# Contemplation



## Jon Shafer (Dec 15, 2001)




----------



## hts (Dec 19, 2001)

i think i can, i think i can, i think...


----------



## chicagofan00 (Feb 10, 2008)

Great photo Jon! He looks like he got all ready go to there and then got intimidated by the waves. 

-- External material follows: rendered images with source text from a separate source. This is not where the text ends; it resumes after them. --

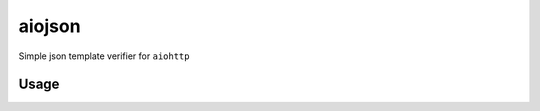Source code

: aiojson
=======

Simple json template verifier for ``aiohttp``

Usage
-----

.. code-block:: python
    from aiohttp import JsonTemplate


    @JsonTemplate({
        "messages": [{
            "id": int,
            "text: str
    }])
    async def received_message(request, validated_data):
        ...
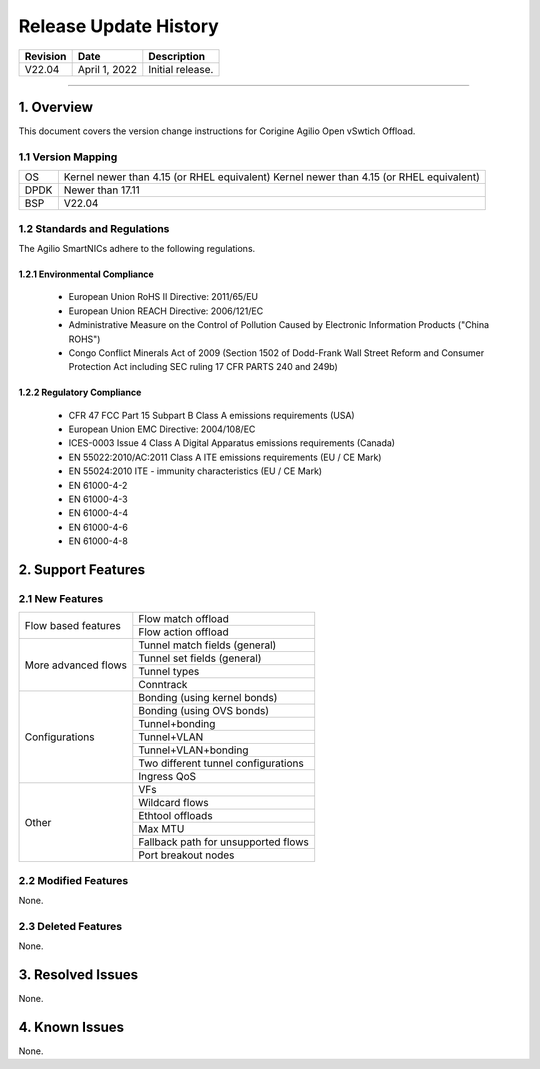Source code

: Release Update History
=============================================

+------------+---------------+------------------------------------+
| Revision   | Date          | Description                        |
+============+===============+====================================+
| V22.04     | April 1, 2022 | Initial release.                   |
+------------+---------------+------------------------------------+ 

---------------------------------------------------------------------------------

1. Overview
---------------------

This document covers the version change instructions for Corigine Agilio Open vSwtich Offload. 

1.1 Version Mapping
^^^^^^^^^^^^^^^^^^^^^^^^^^

+-------------+-------------------------------------------------------------------------------------------+
| OS          | Kernel newer than 4.15 (or RHEL equivalent) Kernel newer than 4.15 (or RHEL equivalent)   |
+-------------+-------------------------------------------------------------------------------------------+
| DPDK        | Newer than 17.11                                                                          |
+-------------+-------------------------------------------------------------------------------------------+
| BSP         | V22.04                                                                                    |
+-------------+-------------------------------------------------------------------------------------------+

1.2 Standards and Regulations
^^^^^^^^^^^^^^^^^^^^^^^^^^^^^^^^^^^^^

The Agilio SmartNICs adhere to the following regulations.

1.2.1 Environmental Compliance
>>>>>>>>>>>>>>>>>>>>>>>>>>>>>>>>>>>>>>>>>>>>

   * European Union RoHS II Directive: 2011/65/EU
   * European Union REACH Directive: 2006/121/EC
   * Administrative Measure on the Control of Pollution Caused by Electronic Information Products ("China ROHS")
   * Congo Conflict Minerals Act of 2009 (Section 1502 of Dodd-Frank Wall Street Reform and Consumer Protection Act including SEC ruling 17 CFR PARTS 240 and 249b)
 
1.2.2 Regulatory Compliance
>>>>>>>>>>>>>>>>>>>>>>>>>>>>>>>>>>>>>>>>

   * CFR 47 FCC Part 15 Subpart B Class A emissions requirements (USA)
   *	European Union EMC Directive: 2004/108/EC
   *	ICES-0003 Issue 4 Class A Digital Apparatus emissions requirements (Canada)
   *	EN 55022:2010/AC:2011 Class A ITE emissions requirements (EU / CE Mark)
   *	EN 55024:2010 ITE - immunity characteristics (EU / CE Mark)
   *	EN 61000-4-2
   *	EN 61000-4-3
   *	EN 61000-4-4
   *	EN 61000-4-6
   *	EN 61000-4-8

2. Support Features
--------------------------

2.1 New Features
^^^^^^^^^^^^^^^^^^^^^^^^^^

+--------------------+---------------------------------------------+
|Flow based features | Flow match offload                          |
+                    +---------------------------------------------+
|                    | Flow action offload                         |
+--------------------+---------------------------------------------+
|More advanced flows | Tunnel match fields (general)               |
+                    +---------------------------------------------+
|                    | Tunnel set fields (general)                 |
+                    +---------------------------------------------+
|                    | Tunnel types                                |
+                    +---------------------------------------------+
|                    | Conntrack                                   |
+--------------------+---------------------------------------------+
|Configurations      | Bonding (using kernel bonds)                |
+                    +---------------------------------------------+
|                    | Bonding (using OVS bonds)                   |
+                    +---------------------------------------------+
|                    | Tunnel+bonding                              |
+                    +---------------------------------------------+
|                    | Tunnel+VLAN                                 | 
+                    +---------------------------------------------+
|                    | Tunnel+VLAN+bonding                         |
+                    +---------------------------------------------+
|                    | Two different tunnel configurations         | 
+                    +---------------------------------------------+
|                    | Ingress QoS                                 | 
+--------------------+---------------------------------------------+
|Other               | VFs                                         |
+                    +---------------------------------------------+
|                    | Wildcard flows                              |
+                    +---------------------------------------------+
|                    | Ethtool offloads                            |
+                    +---------------------------------------------+
|                    | Max MTU                                     |
+                    +---------------------------------------------+
|                    | Fallback path for unsupported flows         |
+                    +---------------------------------------------+
|                    | Port breakout nodes                         |
+--------------------+---------------------------------------------+

2.2 Modified Features
^^^^^^^^^^^^^^^^^^^^^^^^^^^^^^^

None.


2.3 Deleted Features
^^^^^^^^^^^^^^^^^^^^^^^^^

None.

3. Resolved Issues
-------------------------

None.

4. Known Issues
---------------------------

None.
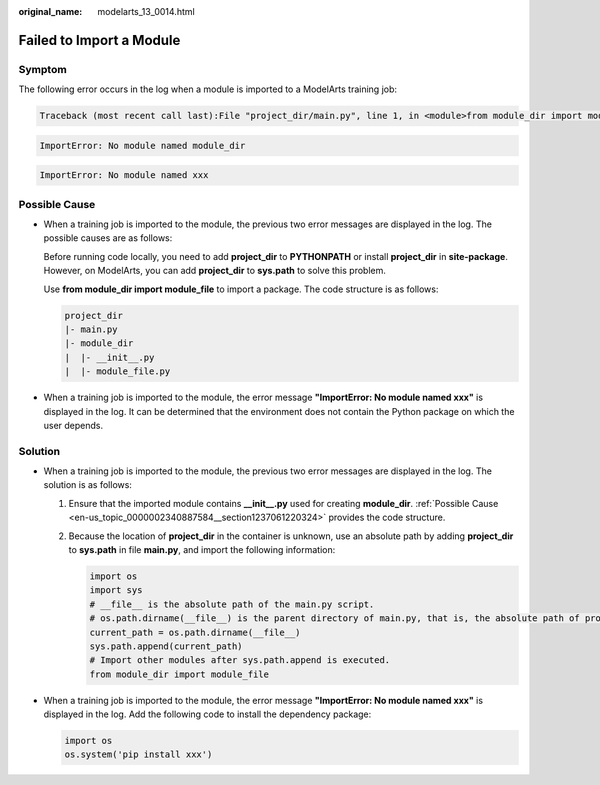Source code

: :original_name: modelarts_13_0014.html

.. _modelarts_13_0014:

Failed to Import a Module
=========================

Symptom
-------

The following error occurs in the log when a module is imported to a ModelArts training job:

.. code-block::

   Traceback (most recent call last):File "project_dir/main.py", line 1, in <module>from module_dir import module_file

.. code-block::

   ImportError: No module named module_dir

.. code-block::

   ImportError: No module named xxx

.. _en-us_topic_0000002340887584__section1237061220324:

Possible Cause
--------------

-  When a training job is imported to the module, the previous two error messages are displayed in the log. The possible causes are as follows:

   Before running code locally, you need to add **project_dir** to **PYTHONPATH** or install **project_dir** in **site-package**. However, on ModelArts, you can add **project_dir** to **sys.path** to solve this problem.

   Use **from module_dir import module_file** to import a package. The code structure is as follows:

   .. code-block::

      project_dir
      |- main.py
      |- module_dir
      |  |- __init__.py
      |  |- module_file.py

-  When a training job is imported to the module, the error message **"ImportError: No module named xxx"** is displayed in the log. It can be determined that the environment does not contain the Python package on which the user depends.

Solution
--------

-  When a training job is imported to the module, the previous two error messages are displayed in the log. The solution is as follows:

   #. Ensure that the imported module contains **\__init__.py** used for creating **module_dir**. :ref:`Possible Cause <en-us_topic_0000002340887584__section1237061220324>` provides the code structure.

   #. Because the location of **project_dir** in the container is unknown, use an absolute path by adding **project_dir** to **sys.path** in file **main.py**, and import the following information:

      .. code-block::

         import os
         import sys
         # __file__ is the absolute path of the main.py script.
         # os.path.dirname(__file__) is the parent directory of main.py, that is, the absolute path of project_dir.
         current_path = os.path.dirname(__file__)
         sys.path.append(current_path)
         # Import other modules after sys.path.append is executed.
         from module_dir import module_file

-  When a training job is imported to the module, the error message **"ImportError: No module named xxx"** is displayed in the log. Add the following code to install the dependency package:

   .. code-block::

      import os
      os.system('pip install xxx')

Love the angle of this shot as well.


----------



## MalibuMafiaV (Jul 7, 2005)

Is that where I think it is in Ventura? Don't say base LOL. I'm thinkin more past the pier? .
I wish I had waves like that in Malibu. But the only ones like that in Malibu are in like 3 spots and 2 of them get WAY to crowded to even enjoy it.
You should go take some pics of me surfin some time wth!


----------



## Missmodena310 (Oct 9, 2008)

damnit thats a nice wave! I need to go surfing!


----------



## Jon Shafer (Dec 15, 2001)

I shot that yesterday at El Capitan point in SB, a spot that rarely breaks like this. It was epic!


----------



## octopump (Apr 26, 2008)

That's a great shot. Like the composition: how you filled/ blurred the foreground. That wave looks intimidating.


----------



## Solidjake (May 10, 2007)

He wants to jump in so bad, hehe.


Nice pic Jon.


----------



## MalibuMafiaV (Jul 7, 2005)

Jon S. said:


> I shot that yesterday at El Capitan point in SB, a spot that rarely breaks like this. It was epic!


Yeah no kidding. I haven't seen it brake like that since at least 3 winters ago.
 to bad I wasn't there. Sigh..... Hopefully I'll get some good waves when I go up to northern cali this weekend. Ima go to some santa cruz spots possibly and definitely hit up seal beach.


----------